SN74LVC1G123: Fast pulse data for CEXT = 100 pF

Hi Steve,

Figure 4 will help you get started finding the right resistor (or by using the equation K*R*C = pulse width with K being 1). The best thing to do is to test it if you want to get more precise pulse widths. As you said there will be some skew between devices, but that is heavily outweighed by the change in RC components due to their tolerance.

Dylan-

Thanks for your response.

Figure 4 is of little help as I mentioned in my original post:

First, the vertical axis is logarithmic so it is very difficult to resolve the curve.
Second, also as I mentioned in my original post it is clear from the R = 1K curve that below C = 100 pF there is non-linearity.

Figure 6 doesn't go below 1000 pF, so I have no value of K to start with, and it is clear from Figure 6 that K is NO WHERE NEAR a value of 1 for small values of CEXT.

Assuming K = 1 will not work as a starting point.

Do you have a suggested value for K when C = 100 pF and VCC = 3.3V?

Thanks, Best, Steve

Dylan-
K = 5.7? Doesn't this seem a odd to you?

-Steve

Steve,

Odd in what way? Here is the application report the data was gathered for: www.ti.com/.../slva720.pdf

Referring to SLVA720, Figure 4, I digitized this graph using Engauge Digitizer and precisely measured where the R = 1K curve intersects Cext = 100 pF.

Since Tpw = R*C*K(Vdd, C),

K(Vdd, C) = Tpw / (R * C) for a given Vdd graph.

At this point in Figure 4, K(5V, 100 pF) = 247 ns / (1K * 100 pF) = 2.47

Of course, this is at Vdd = 5V, and I'm looking for Vdd = 3.3V.

Referring back to SLVA720 Figure 5, we see that as VDD drops from 5V down to 3.3V, K increases by about 5% in the cases shown (notice the 5% per division on the vertical scale).

So, I would expect K(3.3V, 100 pF) to be on the order of 2.47 * 105% = 2.6. Which, by the way, is far off from the ideal K = 1 value, and far far off the the chart of Figure 5.

Your suggestion that K = 5.7 is more than double the above, so that doesn't seem right to me.

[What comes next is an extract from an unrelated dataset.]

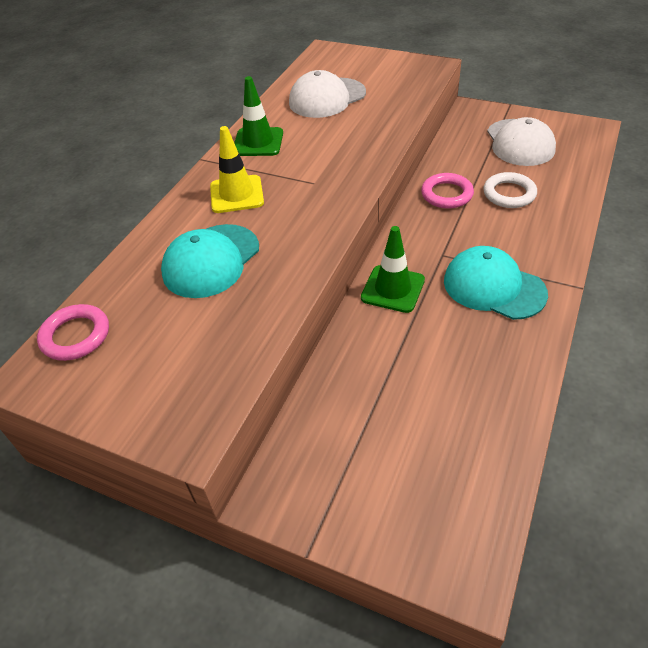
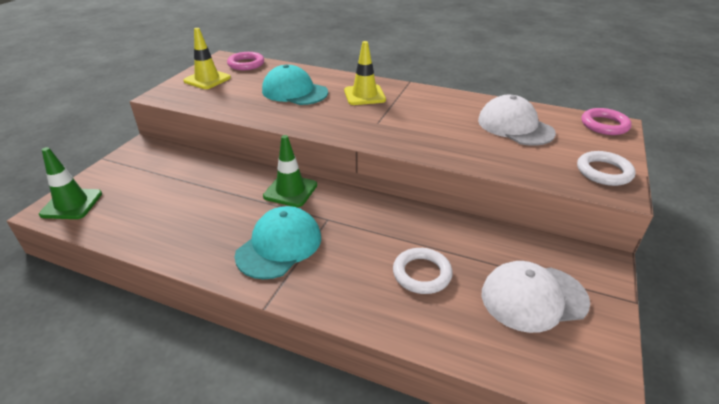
camera: 85 degrees right, 10 degrees down
(132, 380) = (207, 79): none -> yellow traffic cone
(258, 142) = (434, 99): green traffic cone -> green traffic cone (71, 204)
(406, 67) = (604, 172): none -> white ring
(447, 194) = (418, 228): pink ring -> pink ring (604, 125)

Perhaps what this is revealing is that C = 100 pF might not be a very good choice. I can increase C to get a better K, but will need to use a smaller resistor to achieve the same KRC product.

If I use K = 1.12 for Vdd = 3.3V, and C = 1000 pF (per Figure 5 of SLVA720) to achieve a 125 ns pulse requires R = 111 Ohms.

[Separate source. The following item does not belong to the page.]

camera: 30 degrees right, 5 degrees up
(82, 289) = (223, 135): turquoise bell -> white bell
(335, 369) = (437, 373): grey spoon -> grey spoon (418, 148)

What happens when R < 1K, like when it gets down to 111 Ohms? Anything else to go haywire?

-Steve
(PS, I'm a former TI FAE :-) )

Per the data sheet, the recommended max current source/sink at 3V is +/- 24 mA. 3.3V/24 mA = 137 Ohms. That is substantially less than 1K, but of course its probably not a good idea to operate the part at it's recommended max.

I suspect what happens is that there is finite time required to trigger the one-shot (i.e. reset the capacitor), and then there is some fixed propagation time associated with the internal comparator. These fixed time delays are not well characterized by the simple t = K R C formula. For longer delays, these non-ideal artifacts wouldn't matter. For short pulses, they may become a large portion of the overall time delay.

If you're not going to recommend using a resistor less than 1K for the reasons you state, than I need some better data for C = 100 pF, or at least a recommended combination of R and C to achieve a 125 ns pulse.

Unfortunately, I need something a little more scientific than some simple bench testing. Propagation delays will vary over process, so unless you know you have a variety of process spread in your bench sample, it may be of limited use.